Multi-orbital Effects on Thermoelectric Properties of Strongly Correlated Materials

TL;DR

This study investigates how electronic correlations and orbital degeneracy influence thermoelectric properties in multi-orbital Hubbard models, revealing non-monotonic Seebeck behavior and enhanced thermopower in strongly correlated regimes.

Contribution

It demonstrates the impact of multi-orbital effects on thermoelectric performance, highlighting the role of strong correlations and orbital degeneracy in enhancing thermopower.

Findings

Seebeck coefficient shows non-monotonic temperature dependence with strong correlations.

Strongly correlated systems exhibit increased thermopower and figure of merit.

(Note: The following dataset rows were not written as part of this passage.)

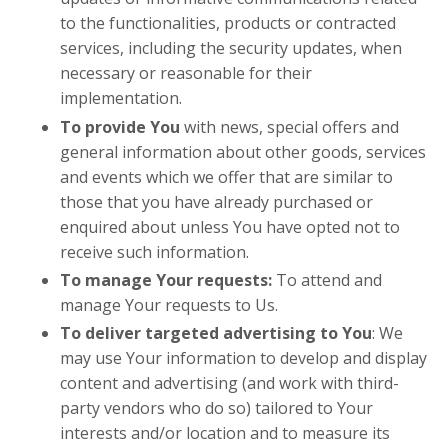
to the functionalities, products or contracted
services, including the security updates, when
necessary or reasonable for their
implementation.
To provide You
with news, special offers and
general information about other goods, services
and events which we offer that are similar to
those that you have already purchased or
enquired about unless You have opted not to
receive such information.
To manage Your requests:
To attend and
manage Your requests to Us.
To deliver targeted advertising to You
: We
may use Your information to develop and display
content and advertising (and work with third-
party vendors who do so) tailored to Your
interests and/or location and to measure its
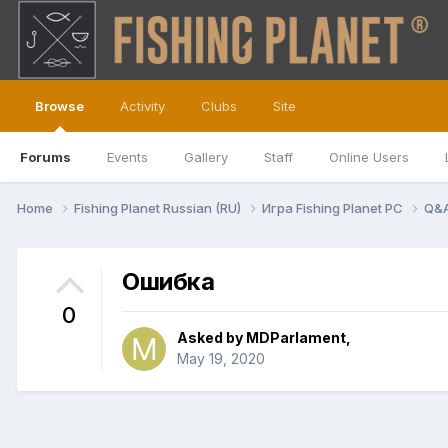
Browse
Activity
Clubs
Site
Forums
Events
Gallery
Staff
Online Users
Home
Fishing Planet Russian (RU)
Игра Fishing Planet PC
Q&
Ошибка
0
Asked by
MDParlament
,
May 19, 2020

Multi-orbital models produce larger thermopower than single orbital models.

Abstract

The effects of electronic correlations and orbital degeneracy on thermoelectric properties are studied within the context of multi-orbital Hubbard models on different lattices. We use dynamical mean field theory with iterative perturbation theory as a solver to calculate the self-energy of the models in wide range of interaction strengths. The Seebeck coefficient, which measures the voltage drop in response to a temperature gradient across the system, shows a non-monotonic behavior with temperatures in the presence of strong correlations. This anomalous behavior is associated with a crossover from a Fermi liquid metal at low temperatures to a bad metal with incoherent excitations at high temperatures. We find that for interactions comparable to the bandwidth the Seebeck coefficient acquires large values at low temperatures. Moreover, for strongly correlated cases, where the interaction is larger than the band width, the figure of merit is enhanced over a wide range of temperatures because of decreasing electronic contributions to the thermal conductivity. We also find that multi-orbital systems will typically yield larger thermopower compared to single orbital models.